Rainfall study hopes to predict future floods
Scientists at the University of East Anglia (UEA) have found that winter rain became more intense in the UK during the last 100 years.
Similar increases in heavy rainfall are also evident in spring and, to a lesser extent, autumn.
A reduction in heavy summer downpours ended during the 1990s, and the UK has returned to more typical intense rain.
Authors of the study said their results would boost other work currently being carried out on flood risk and the impact of extreme weather.
The study aims to help improve predictions of floods by using environmental science to investigate the physical processes involved.
Using data from more than 600 rain gauges around the UK, from as far back as 1900 to as recently as 2006 the university's Climatic Research Unit classified every day's measured precipitation into one of 10 categories of rainfall intensity, from drizzle to a downpour.

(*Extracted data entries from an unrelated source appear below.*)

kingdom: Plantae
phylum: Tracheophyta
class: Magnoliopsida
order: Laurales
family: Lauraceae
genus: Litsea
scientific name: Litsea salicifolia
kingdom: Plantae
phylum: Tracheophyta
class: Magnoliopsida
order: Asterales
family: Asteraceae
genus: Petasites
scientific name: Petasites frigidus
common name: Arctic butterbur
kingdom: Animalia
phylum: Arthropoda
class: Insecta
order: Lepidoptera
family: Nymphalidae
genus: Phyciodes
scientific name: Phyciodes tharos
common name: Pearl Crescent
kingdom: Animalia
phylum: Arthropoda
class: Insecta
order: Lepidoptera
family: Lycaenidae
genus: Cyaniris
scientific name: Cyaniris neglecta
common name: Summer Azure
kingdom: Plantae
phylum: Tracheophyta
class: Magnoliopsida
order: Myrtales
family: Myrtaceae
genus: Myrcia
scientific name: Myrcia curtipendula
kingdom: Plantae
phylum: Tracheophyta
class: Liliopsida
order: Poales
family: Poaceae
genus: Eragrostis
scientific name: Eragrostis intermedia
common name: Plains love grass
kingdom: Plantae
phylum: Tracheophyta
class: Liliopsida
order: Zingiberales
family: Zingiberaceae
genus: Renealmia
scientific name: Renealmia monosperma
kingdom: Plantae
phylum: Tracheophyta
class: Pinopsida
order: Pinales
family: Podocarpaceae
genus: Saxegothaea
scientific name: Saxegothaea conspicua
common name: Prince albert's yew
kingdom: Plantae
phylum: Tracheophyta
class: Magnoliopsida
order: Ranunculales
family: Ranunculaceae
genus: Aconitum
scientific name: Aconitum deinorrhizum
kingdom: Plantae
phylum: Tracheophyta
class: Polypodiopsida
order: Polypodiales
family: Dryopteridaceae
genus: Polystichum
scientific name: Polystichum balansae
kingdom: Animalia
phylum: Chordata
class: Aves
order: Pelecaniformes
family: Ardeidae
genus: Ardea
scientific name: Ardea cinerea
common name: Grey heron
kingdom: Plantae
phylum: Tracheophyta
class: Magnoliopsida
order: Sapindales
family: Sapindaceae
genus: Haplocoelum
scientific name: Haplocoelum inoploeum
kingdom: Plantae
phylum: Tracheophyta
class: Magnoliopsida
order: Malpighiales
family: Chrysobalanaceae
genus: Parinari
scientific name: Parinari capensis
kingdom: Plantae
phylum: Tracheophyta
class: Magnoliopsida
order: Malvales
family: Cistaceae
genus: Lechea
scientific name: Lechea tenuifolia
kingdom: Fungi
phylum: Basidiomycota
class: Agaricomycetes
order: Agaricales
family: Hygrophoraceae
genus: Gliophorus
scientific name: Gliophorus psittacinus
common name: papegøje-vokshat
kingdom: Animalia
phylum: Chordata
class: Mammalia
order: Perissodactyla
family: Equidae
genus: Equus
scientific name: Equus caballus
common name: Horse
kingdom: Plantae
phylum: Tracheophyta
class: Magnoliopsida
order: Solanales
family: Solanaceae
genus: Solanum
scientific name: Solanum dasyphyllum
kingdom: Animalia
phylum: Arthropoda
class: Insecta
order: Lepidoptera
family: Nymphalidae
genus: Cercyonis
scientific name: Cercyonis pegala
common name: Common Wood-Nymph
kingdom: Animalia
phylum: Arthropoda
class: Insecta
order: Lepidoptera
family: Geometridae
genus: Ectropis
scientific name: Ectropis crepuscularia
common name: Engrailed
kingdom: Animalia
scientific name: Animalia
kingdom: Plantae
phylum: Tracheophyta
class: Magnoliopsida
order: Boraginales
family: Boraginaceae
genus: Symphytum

They then analysed how the amount of precipitation in each category has changed over time.
In winter, for example, the amount of precipitation falling in the heaviest category has increased over the last 40 years in all regions of the UK.
Their classification took into account the typical differences in rainfall between summer and winter and across different regions of the country.
In parts of East Anglia, for example, heavy rain meant at least 20mm falling on a single summer day, while in winter, 10mm in a day was sufficient to reach the heaviest category.
In the north-west Highlands of Scotland, rain or snow falls of at least 30mm in summer and even 60mm in winter were the minimum required to count towards the heaviest category.
This new, more extensive study, using up-to-date records, supports the existence of a long-term increase in winter precipitation intensity that is very widespread across the UK.
In the late 1960s, about 7% of the UK's winter precipitation came from heavy rain or snow events, while in the last 10 years that figure has been about 12%.
"So far it is not clear what causes these trends and variations," explained Dr Maraun.